§ **Texte fourni**:
------------------------
Tandis que la loi sur le dialogue social et l’emploi, dite Rebsamen, est venue modifier la gestion de l’inaptitude, et notamment apporter une obligation d’information dans le cadre du contentieux contre une décision du médecin du travail, le CE a quant à lui rendu un arrêt pédagogique concernant les moyens invocables à l’encontre de la décision de l’inspecteur du travail. Cet arrêt de rejet a été rendu le 22 mai 2015 par les 4ème et 5ème sous-sections réunies du Conseil d’Etat.
Les faits : multiples recours d’une société contre une décision d’inaptitude
En l’espèce, M. B a été victime d’un accident du travail le 9 juillet alors qu’il travaillait pour la société tSbar. Un médecin déclara par suite M.B inapte à son poste de cuisinier mais apte à tout poste ne comportant pas de manutention ni de station assise ou debout prolongée. Mécontente de cette décision, la société employeuse décida de recourir devant l’inspection du travail. L’inspecteur du travail ainsi désigné, mena une enquête qui aboutit à la même conclusion que celle du médecin du travail, c’est-à-dire l’inaptitude de M. B à occuper son poste de travail. En conséquence, la société Sbart a saisi le tribunal administratif d’un recours contre la décision de l’inspecteur du travail, qui a aussi rejeté les demandes de la société tout comme la cour d’appel. C’est pourquoi la requérante a formé un pourvoi en cassation.
Le Conseil d’Etat ne s’attarde pas sur les moyens des parties dans ses considérants pour simplement exposer le régime général du contentieux des décisions de l’inspecteur du travail.
Le Conseil d’Etat précise les moyens de contestation d’une décision d’inaptitude
Le Conseil d’Etat revient sur la première phase du litige. En effet, lors d’un désaccord entre l’employeur et l’avis du médecin du travail concernant l’aptitude du salarié, il faut saisir l’inspecteur du travail. Ultérieurement, lorsque la décision de l’inspecteur est prise, elle se substitue à l’avis du médecin, peu importe que cet avis médical aille dans le même sens ou non. Plus précisément, la décision de l’inspecteur du travail est le seul acte administratif susceptible d’être contesté devant le juge de l’excès de pouvoir.
------------------------
§ **Données enregistrées**:
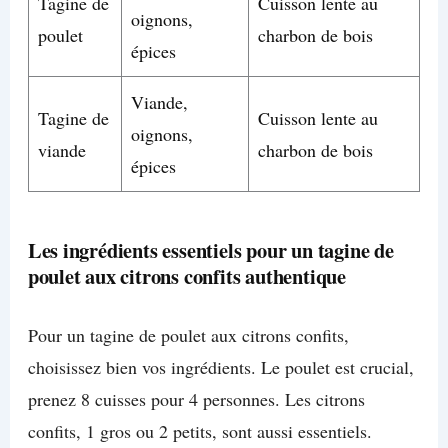
Tagine de
Cuisson lente au
oignons,
poulet
charbon de bois
épices
Viande,
Tagine de
Cuisson lente au
oignons,
viande
charbon de bois
épices
Les ingrédients essentiels pour un tagine de
poulet aux citrons confits authentique
Pour un tagine de poulet aux citrons confits,
choisissez bien vos ingrédients. Le poulet est crucial,
prenez 8 cuisses pour 4 personnes. Les citrons
confits, 1 gros ou 2 petits, sont aussi essentiels.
------------------------
§ **Tâches à réaliser**:
- A) D'après le texte sur l'arrêt du Conseil d'État, à quelle date cet arrêt de rejet a-t-il été rendu ?
- B) Reproduisez mot pour mot le texte sur l'arrêt du Conseil d'État, depuis « Le Conseil d’Etat ne » jusqu'à « décisions de l’inspecteur du travail. ».
Le matériel n'a aucun lien avec le texte sur l'arrêt du Conseil d'État.

§ **Réponses par tâche**:
- A) Le 22 mai 2015.

- B)
Le Conseil d’Etat ne s’attarde pas sur les moyens des parties dans ses considérants pour simplement exposer le régime général du contentieux des décisions de l’inspecteur du travail.